Voávamos suavemente a trinta e sete mil pés de altura e o avião estava repleto. Havíamos passado o mar e nos aproximávamos da terra; ambos, o mar e a terra, estavam muito abaixo de nós, os passageiros nunca pareciam deixar de falar ou de beber ou de folhear as páginas duma revista; depois projetaram um filme. Constituíam um grupo muito barulhento que devia ser alimentado e entretido; dormiam, roncavam e estavam de mãos dadas. Massas de nuvens que se estendiam de horizonte a horizonte, prontamente cobriram completamente a terra, o espaço, a profundidade e também o ruído da fala. Entre a terra e o avião se viam intermináveis nuvens brancas e acima estava o delicado céu azul. No assento junto à janela ele se achava intensamente desperto observando a forma cambiante das nuvens e a branca luz que se refletia sobre elas.
Tem a consciência alguma profundidade, ou somente uma agitação superficial? O pensamento pode imaginar sua profundidade, pode afirmar que a consciência é profunda ou pode considerar só as ondas da superfície? O pensamento mesmo, tem alguma profundidade? A consciência está cheia de seu conteúdo, seu conteúdo é sua total limitação. O pensamento é a atividade do externo; em certos idiomas, ‘pensamento’ quer dizer ‘o de fora’. A importância que lhe é dada às camadas ocultas da consciência segue estando na superfície, não tem profundidade alguma. O pensamento pode dar-se a si mesmo um centro como o ‘ego’, o ‘eu’ e esse centro não tem em absoluto nenhuma profundidade; as palavras, por aguda e sutilmente que tem sido elaboradas, não são profundas. O ‘eu’ é uma fabri¬cação do pensamento – em palavra e em identificação. O ‘eu’ que busca profundidade na ação, na existência, não tem significado algum; todos seus intentos de estabelecer uma profundidade na relação, terminam nas multiplicações de suas próprias imagens; o ‘eu’ con¬sidera que as sombras dessas imagens são profundas. As atividades do pensamento carecem de profundidade; seus prazeres, seus temores, sua dor estão na superfície. A mesma palavra ‘superfície’ indica que há algo debaixo, ou um grande volume de água ou muito pouca profundidade. Mente superficial ou mente profunda, são palavras do pensamento, e o pensamento em si mesmo é superficial. O volume que existe detrás do pensamento é a experiência, o conhecimento, a memória, as coisas que se foram, as que só são para recordar-se, as coisas sobre as quais se pode ou não se pode atuar.

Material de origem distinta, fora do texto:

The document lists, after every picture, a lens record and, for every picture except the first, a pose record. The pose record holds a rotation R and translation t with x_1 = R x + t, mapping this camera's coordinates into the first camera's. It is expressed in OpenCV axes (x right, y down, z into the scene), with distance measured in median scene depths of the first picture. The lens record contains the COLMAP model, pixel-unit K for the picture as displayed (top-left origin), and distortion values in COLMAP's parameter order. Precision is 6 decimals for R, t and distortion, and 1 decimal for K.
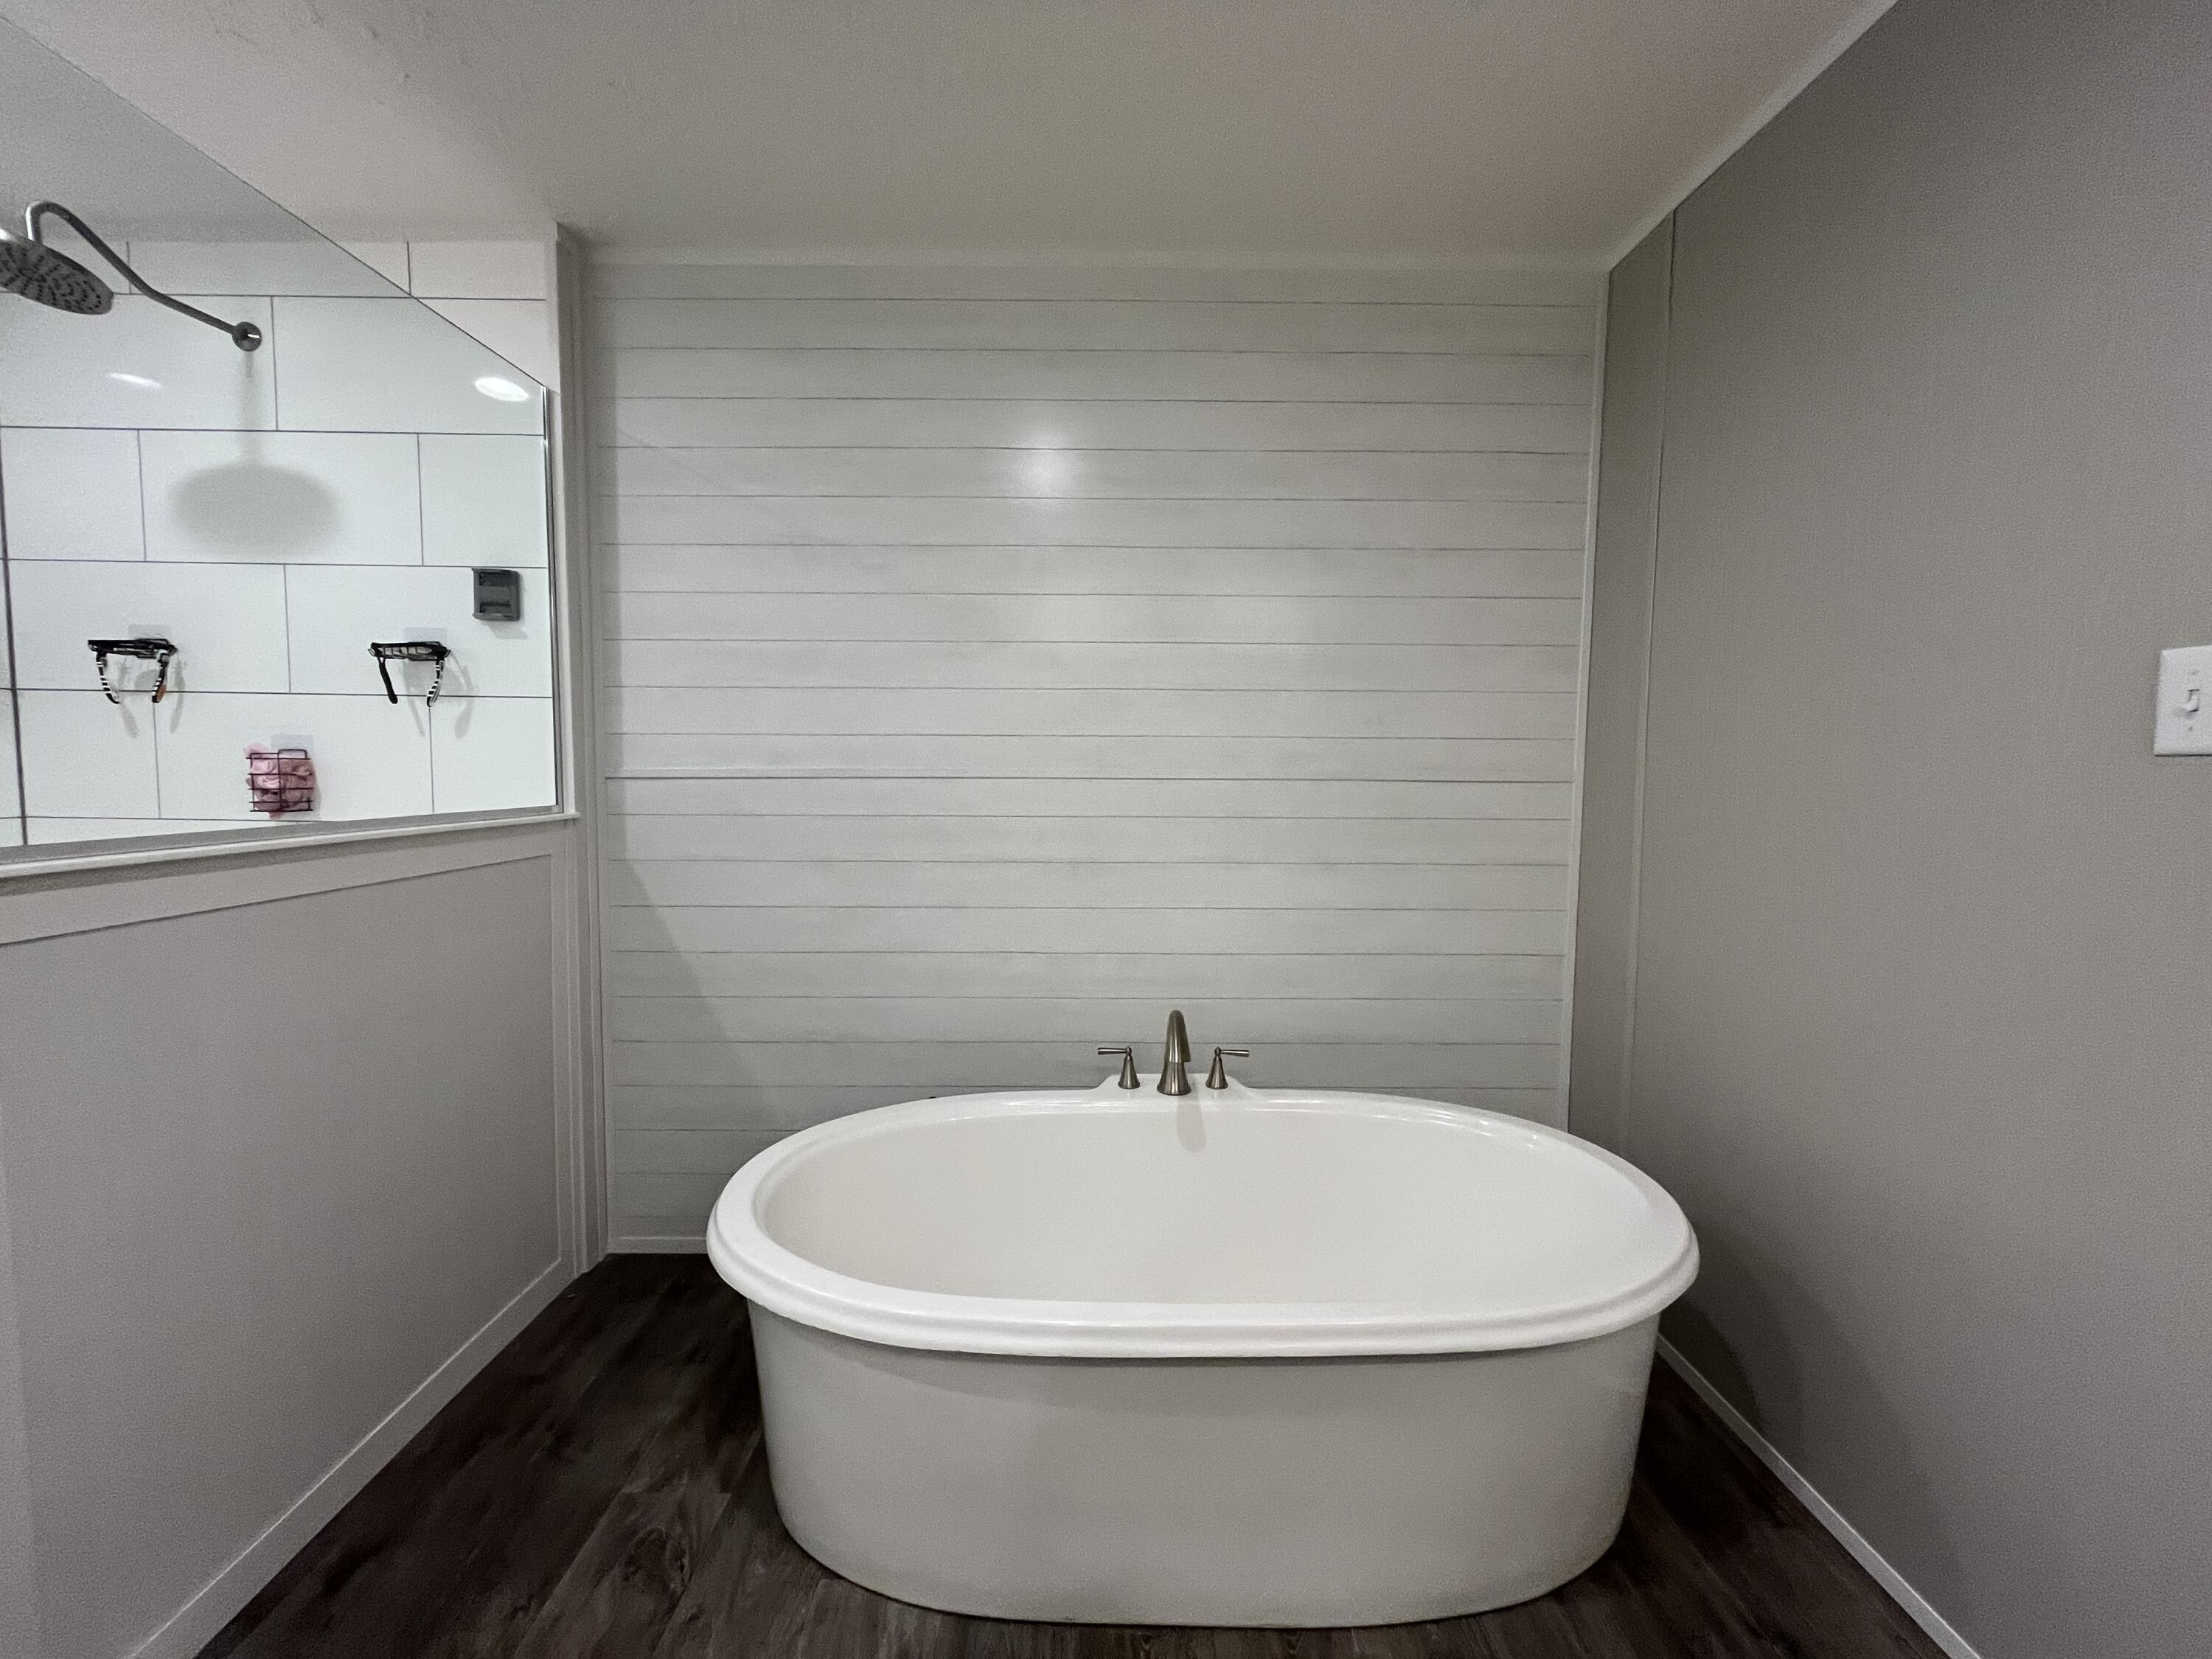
lens RADIAL K [[893.4, 0, 1101.5], [0, 893.4, 830.4], [0, 0, 1]] dist [-0.000608, -0.000023]
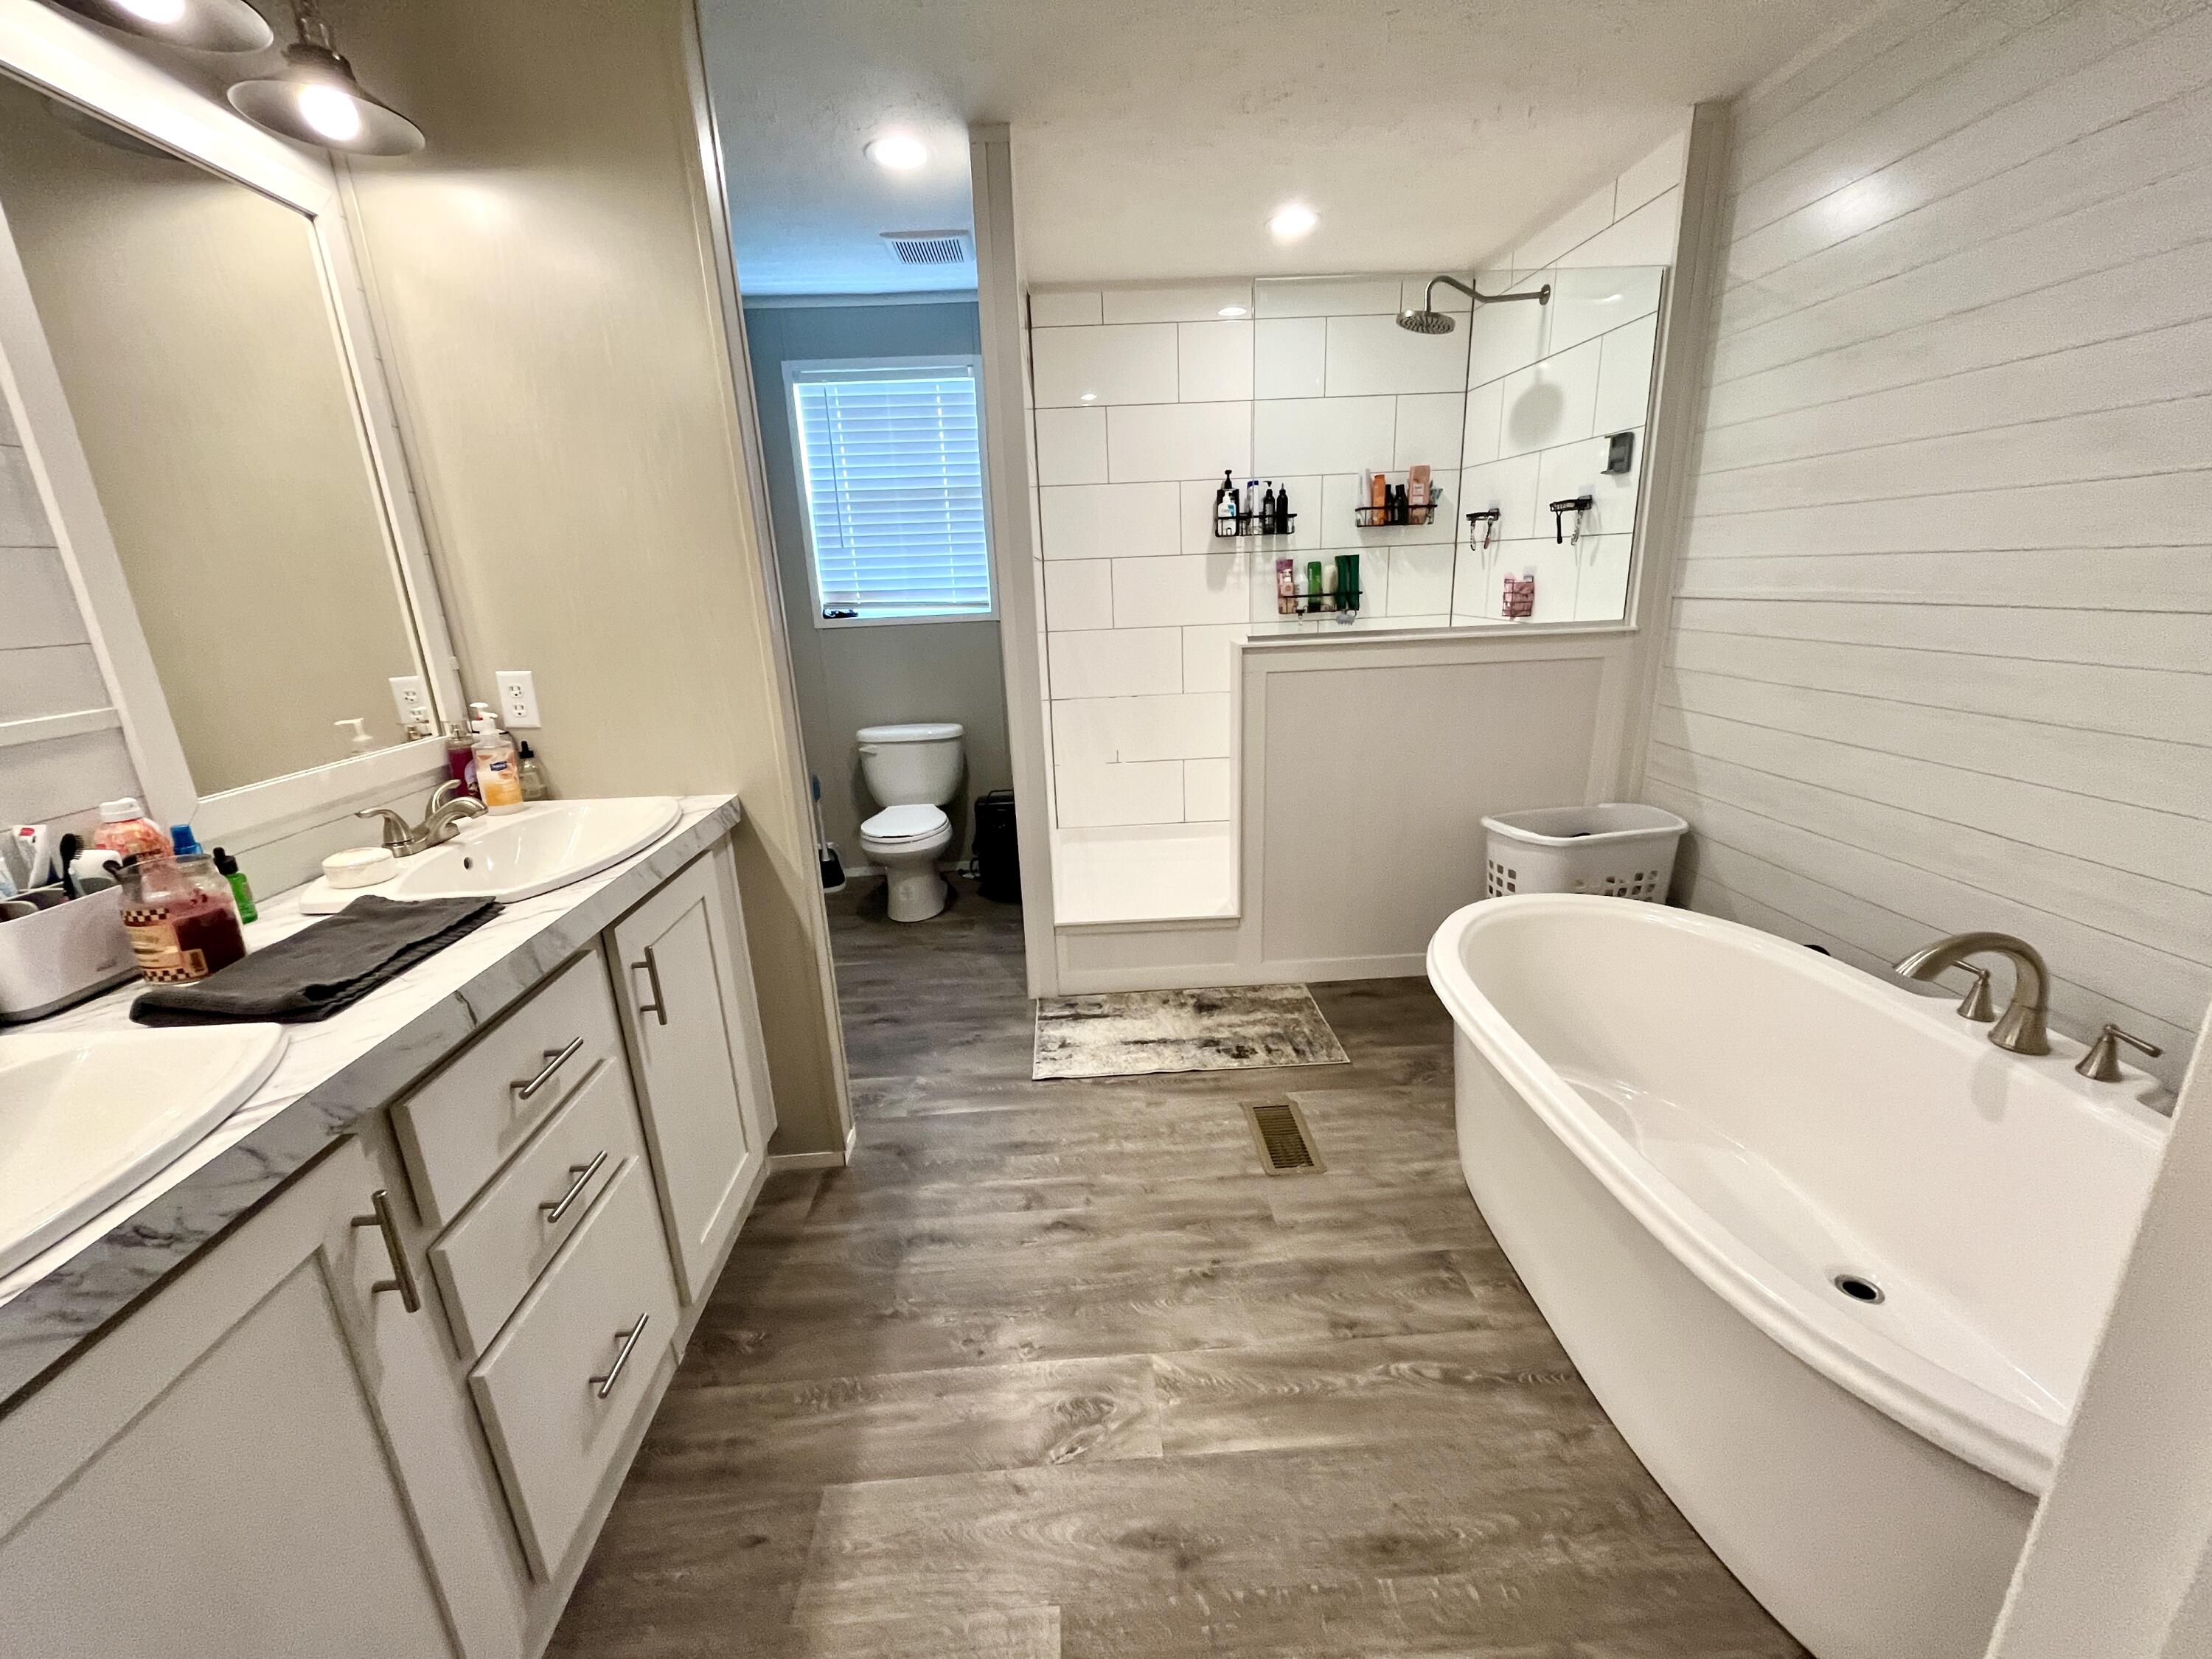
lens RADIAL K [[893.4, 0, 1103.0], [0, 893.4, 831.1], [0, 0, 1]] dist [-0.000608, -0.000023]
pose [[0.036263, 0.272247, -0.961544, 0.703256], [-0.032628, 0.961986, 0.271141, -0.060219], [0.998810, 0.021541, 0.043767, 0.193926]]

Muito abaixo de nós, distante sobre a terra, corria um rio, enroscando em amplas curvas entre granjas espaçadas aqui e lá, e nos sinuosos caminhos havia formigas que reptavam. As montanhas estavam cobertas de neve, e os vales luziam verdes e cheios de sombras profundas. O sol se achava diretamente frente a nós e descia penetrando no mar à medida que o avião aterrizava entre a fumaça e os ruídos de uma cidade em expansão.
Existe profundidade na vida, na existência? Existe em absoluto? É superficial toda relação? Pode alguma vez o pensamento descobrir isto? O pensamento é o único instrumento que o homem tem cultivado e aguçado, e quando este instrumento é negado como meio para compreender a profundidade da vida, então a mente busca outros meios. Levar uma vida superficial, prontamente se torna fatigante, aborrecida, sem significado algum, e disto emerge a constante perseguição do prazer, os temores, o conflito e a violência. Ver os fragmentos que o pensamento tem criado e suas atividades, ver isso como uma totalidade, é o cessar do pensamento. A percepção do total é possível somente quando o observador, que é um dos fragmentos do pensamento, não se acha ativo. Então a ação é relação e jamais conduz para o conflito e a dor.
Só o silêncio tem profundidade, como o amor. O silêncio não é o movimento do pensar, nem o é o amor. Só então as palavras, as profundas e as superficiais, perdem seu significado. Não há medida para o amor, nem o há para o silêncio. O que é mensurável, é pensamento e tempo o pensamento é tempo. A medida é necessária, porém quando o pensamento a leva para a ação e para as relações, começam então o mal e a desordem. A ordem não é mensurável, só o é a desordem.
O mar e a casa estavam tranqüilos, e atrás deles os morros, com as flores silvestres da primavera, permaneciam silenciosos.